WHAT THE TASK REQUIRES - When a line of the records contains "pixels", copy it.

Stored data entries -
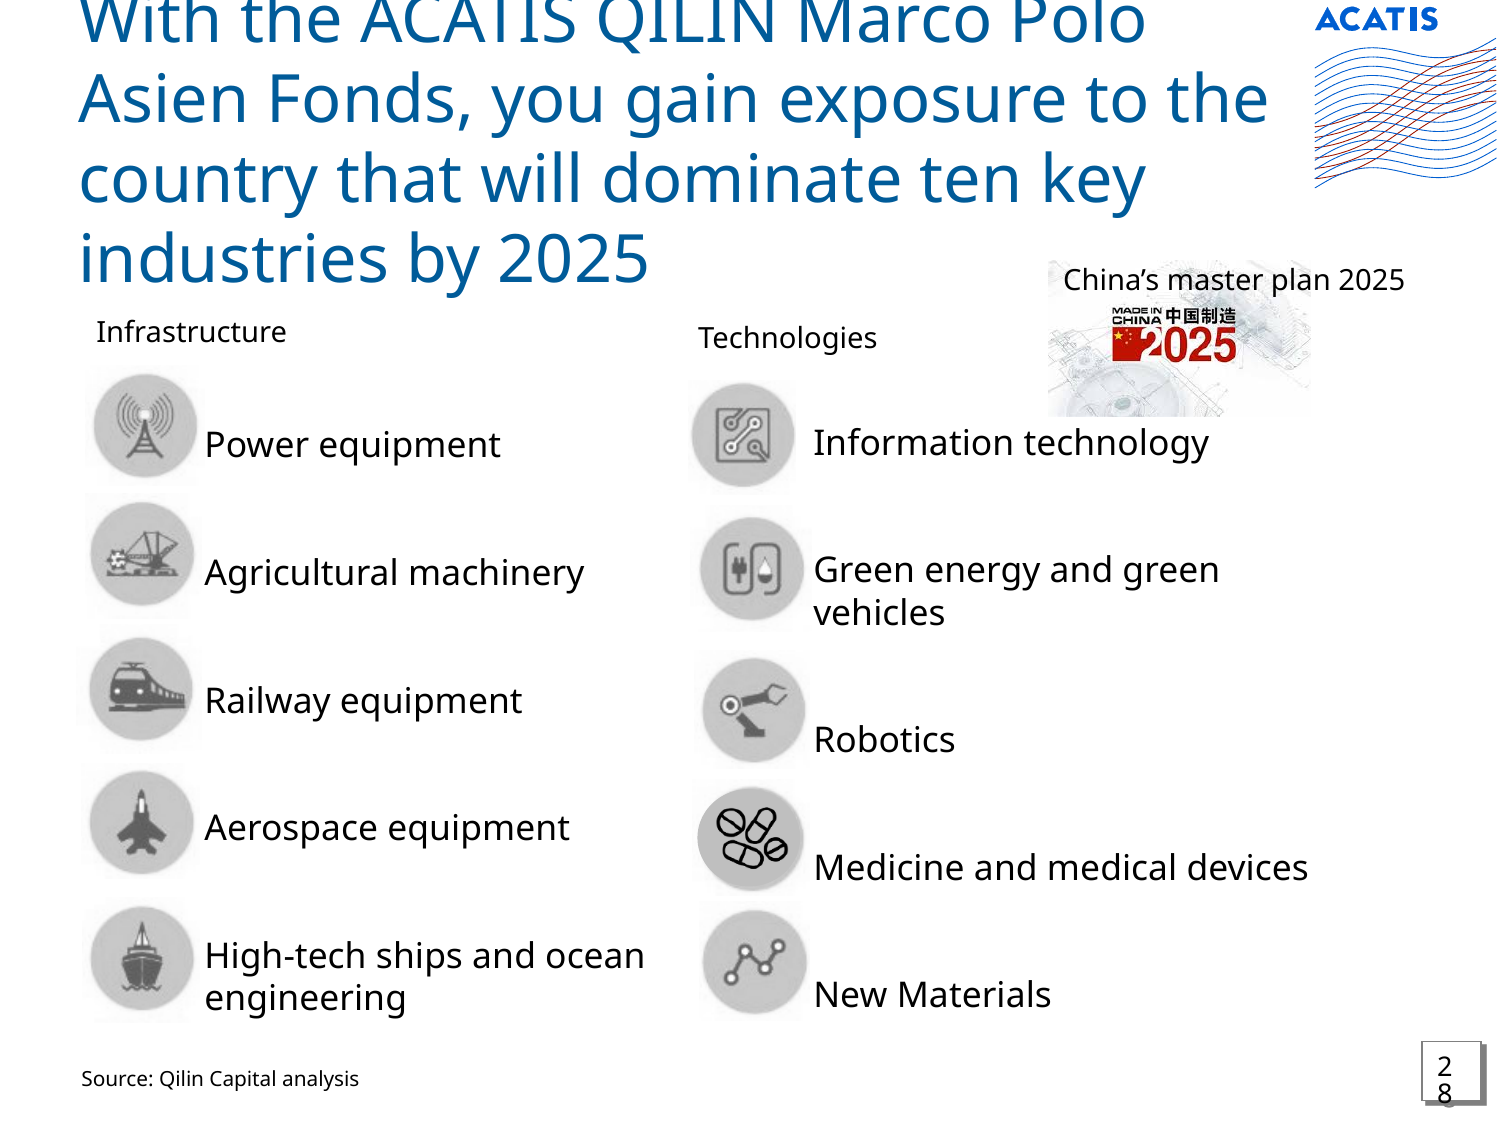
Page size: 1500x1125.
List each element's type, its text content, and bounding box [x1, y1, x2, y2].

picture [699, 901, 810, 1021]
text_box Power equipment Agricultural machinery Railway equipment Aerospace equipment High-tech ships and ocean engineering [189, 415, 677, 1026]
title With the ACATIS QILIN Marco Polo Asien Fonds, you gain exposure to the country that will dominate ten key industries by 2025 [63, 63, 1332, 209]
picture [687, 380, 797, 495]
picture [81, 896, 200, 1023]
picture [81, 763, 200, 880]
list Infrastructure [81, 292, 324, 351]
picture [1047, 260, 1311, 417]
text_box China’s master plan 2025 [1048, 239, 1500, 299]
text_box Source: Qilin Capital analysis [66, 1058, 713, 1099]
picture [85, 364, 205, 486]
picture [693, 650, 810, 769]
picture [692, 779, 810, 896]
text_box Information technology Green energy and green vehicles Robotics Medicine and medical devices New Materials [798, 412, 1369, 1065]
picture [690, 505, 812, 633]
picture [85, 493, 202, 620]
text_box Technologies [683, 298, 1042, 357]
picture [76, 623, 202, 755]
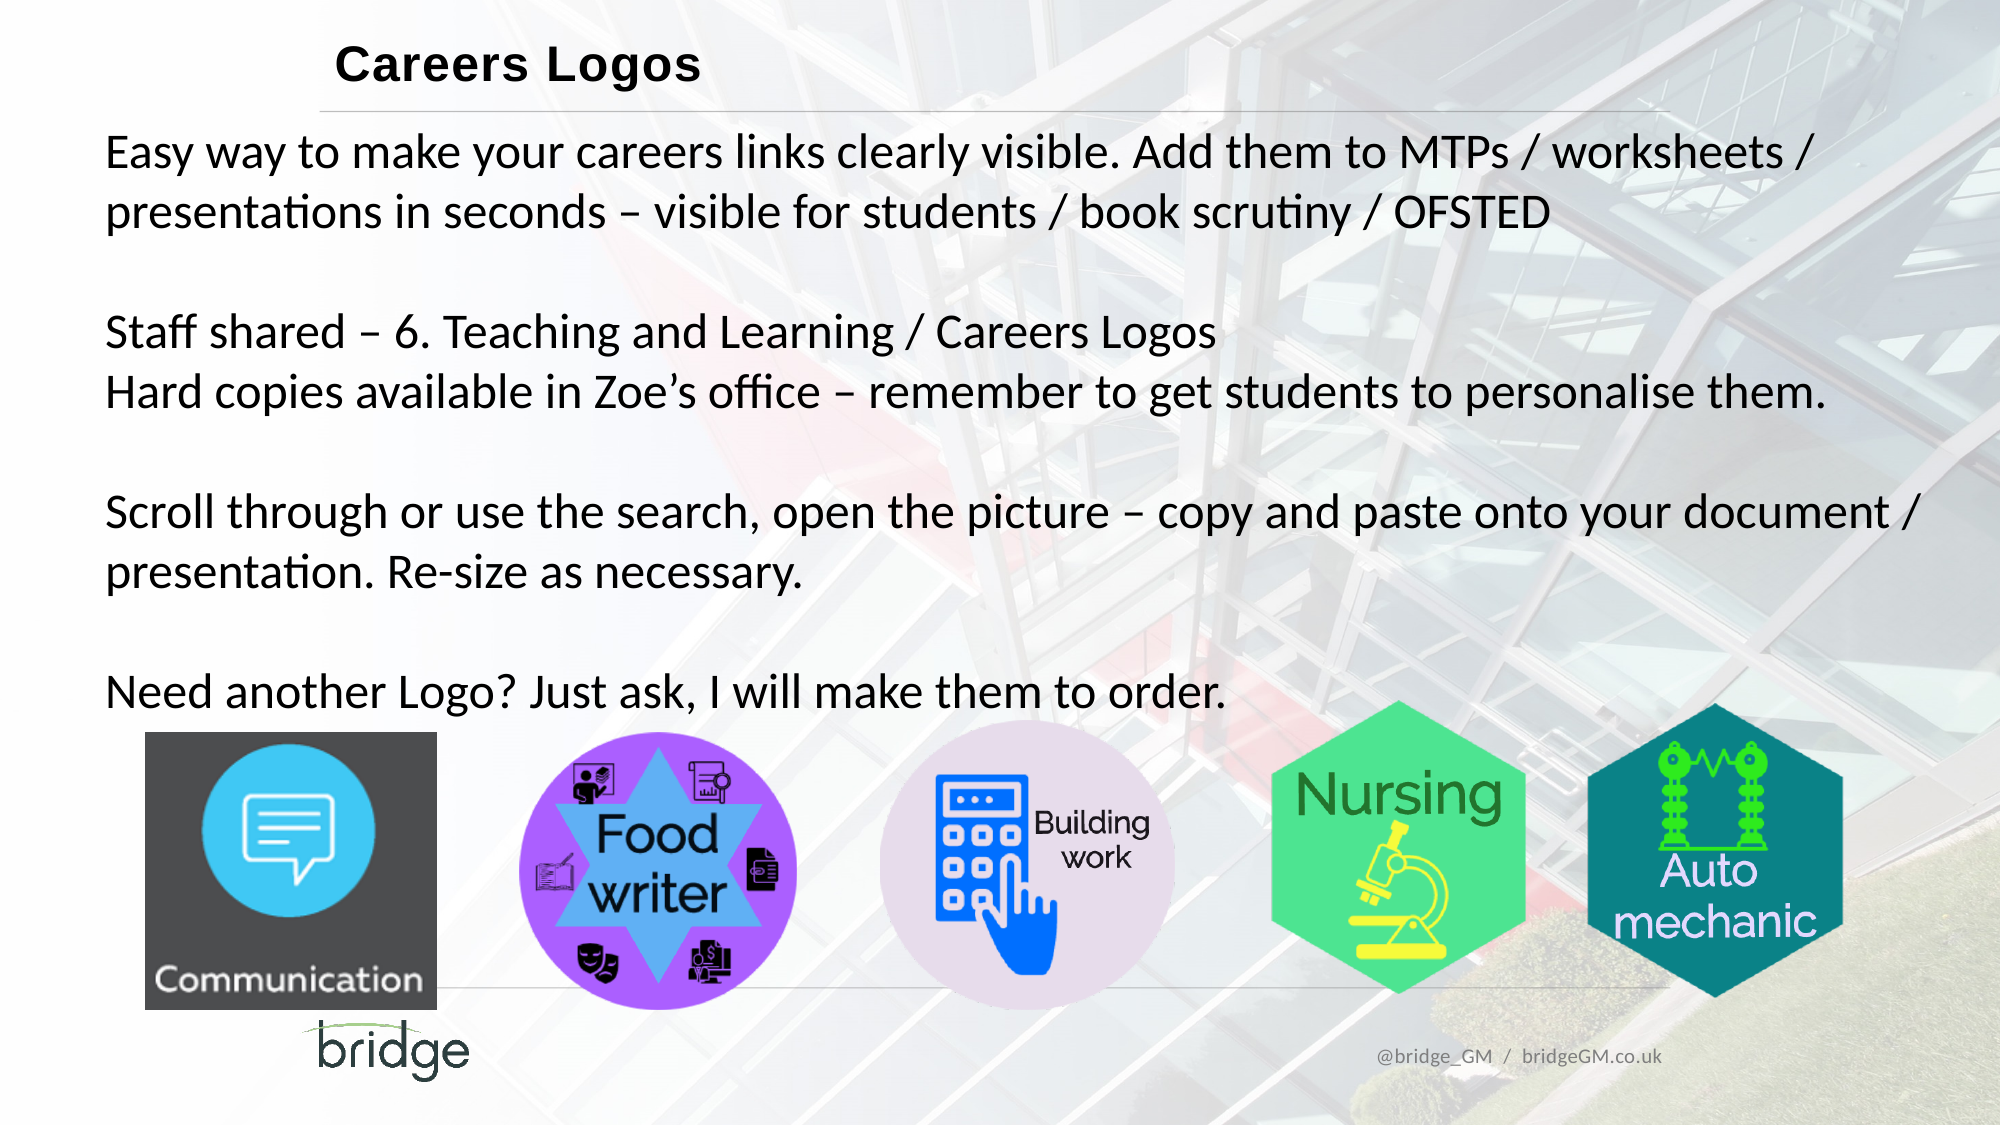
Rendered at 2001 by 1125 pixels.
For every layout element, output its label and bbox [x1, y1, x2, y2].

picture [0, 0, 2000, 1125]
text_box [299, 987, 1678, 1082]
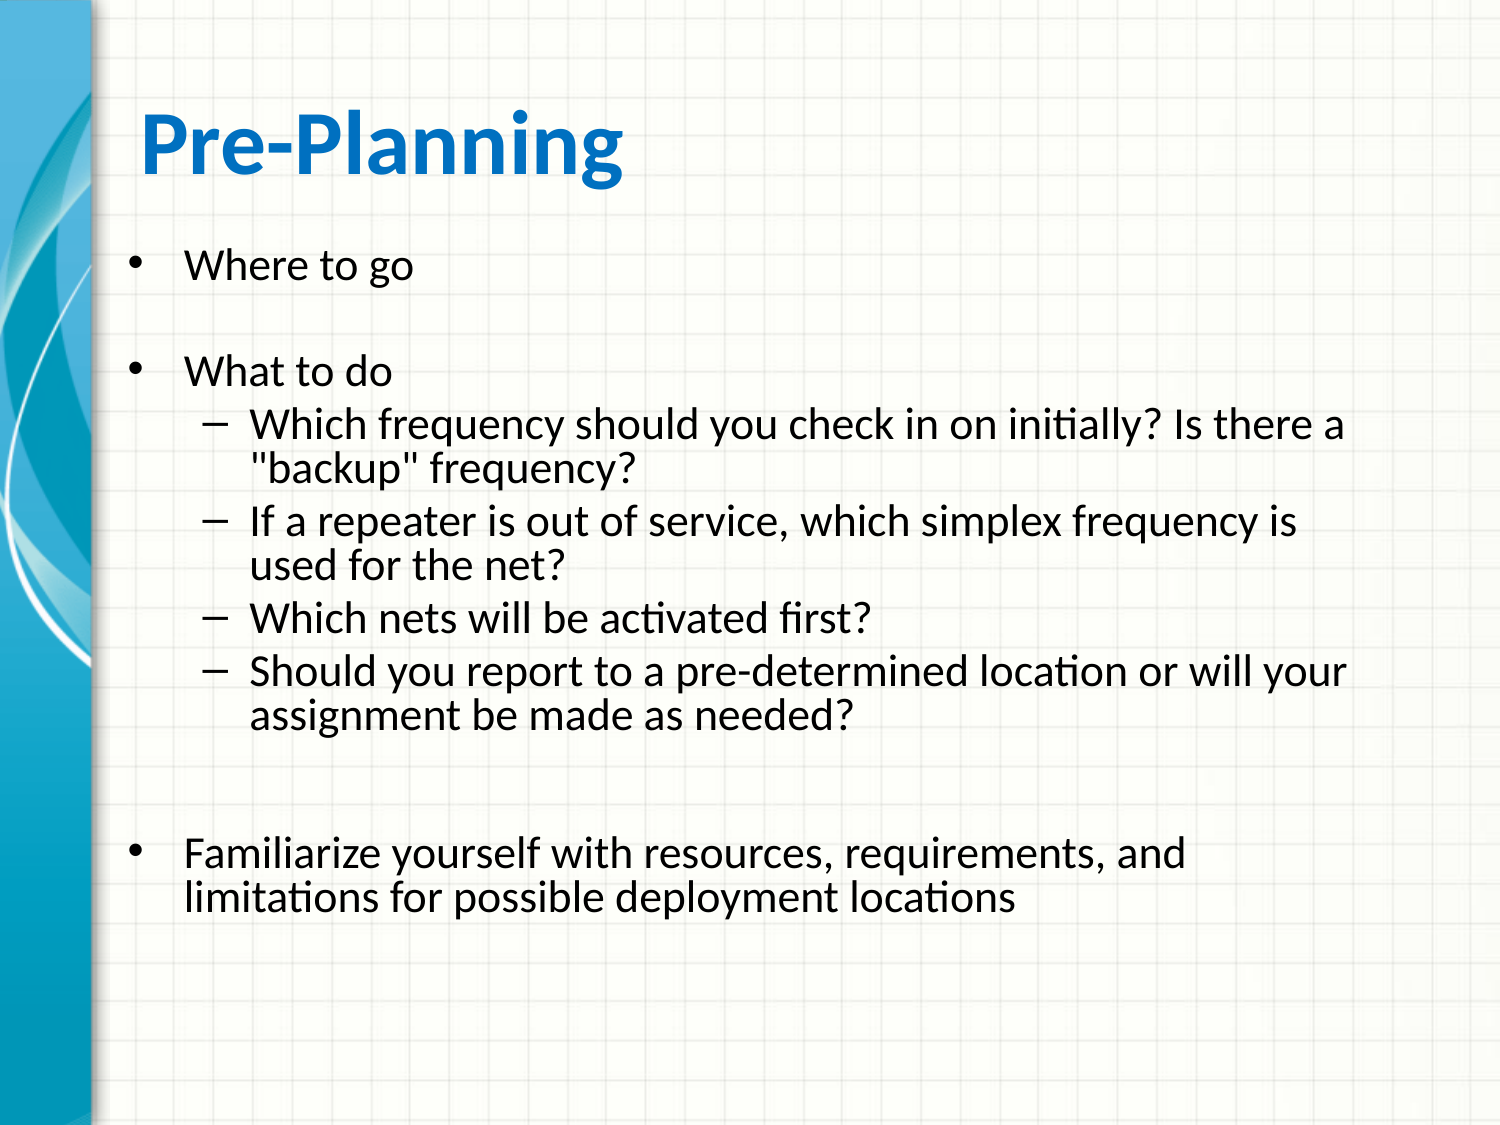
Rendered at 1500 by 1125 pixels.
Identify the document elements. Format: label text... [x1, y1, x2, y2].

title Pre-Planning [125, 44, 1450, 232]
picture [0, 0, 1500, 1125]
list Where to go What to do Which frequency should you check in on initially? Is there a "backup" frequency? If a repeater is out of service, which simplex frequency is used for the net? Which nets will be activated first? Should you report to a pre-determined location or will your assignment be made as needed? Familiarize yourself with resources, requirements, and limitations for possible deployment locations [112, 237, 1400, 913]
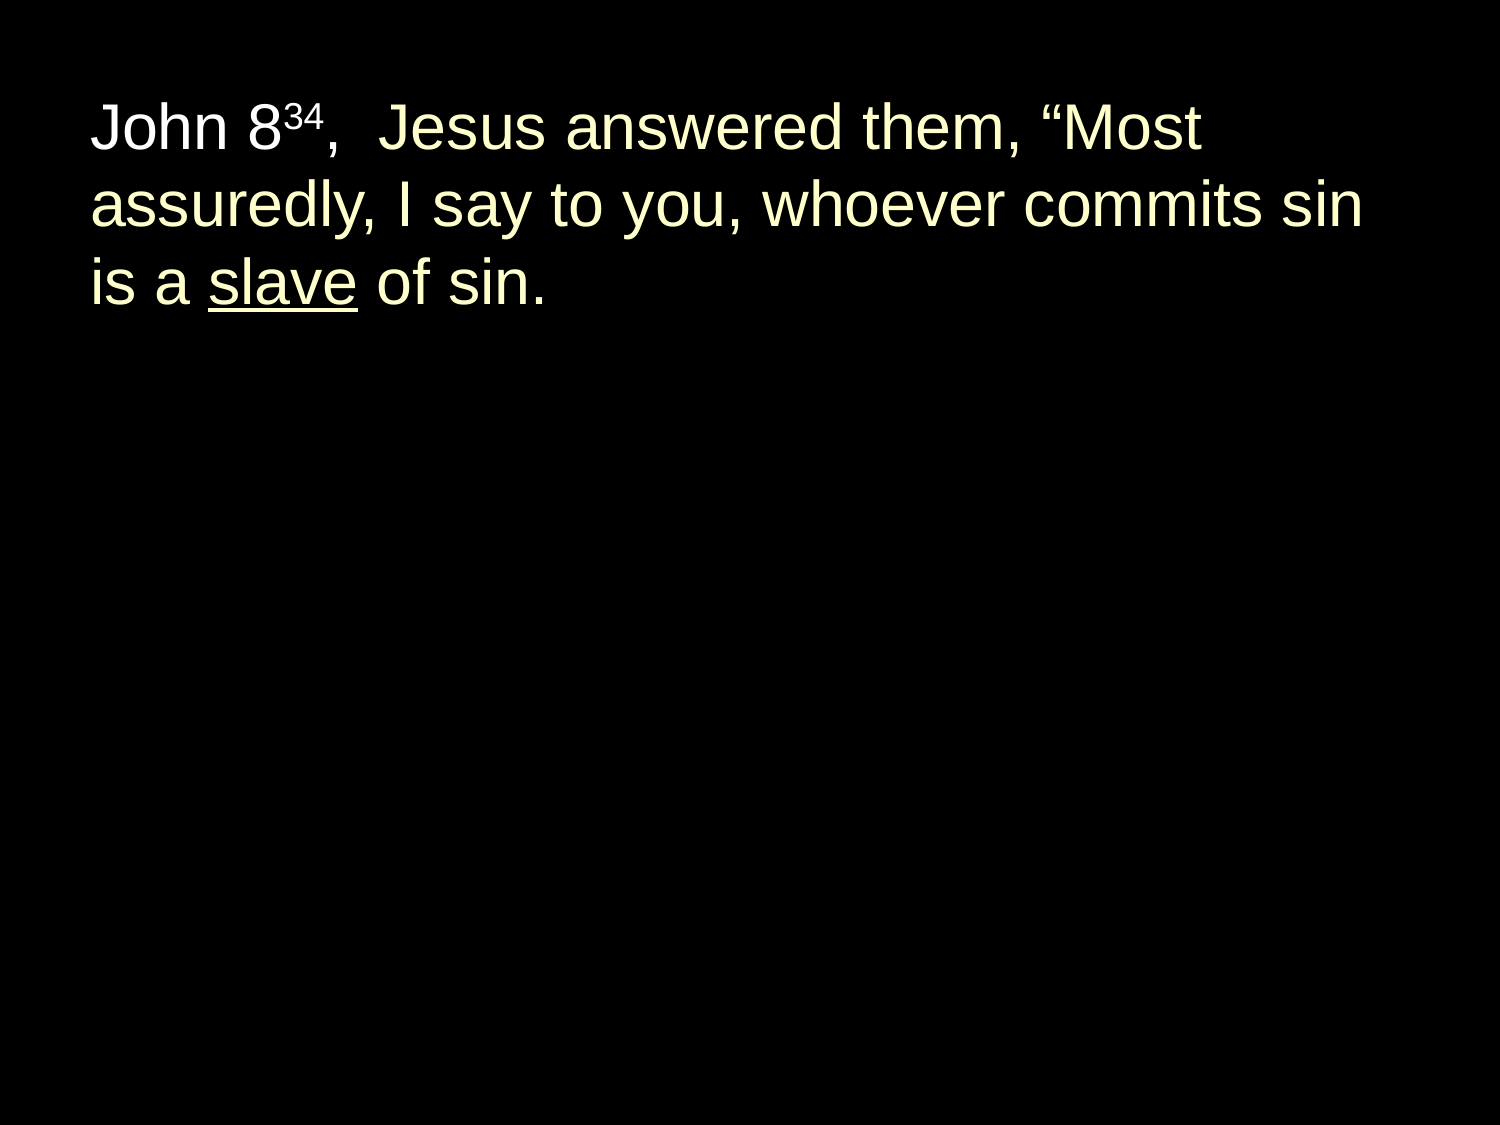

OUTPUT FOR THIS EXERCISE -
Rendered at 2001 by 1125 pixels.
Rendered at 1500 by 1125 pixels.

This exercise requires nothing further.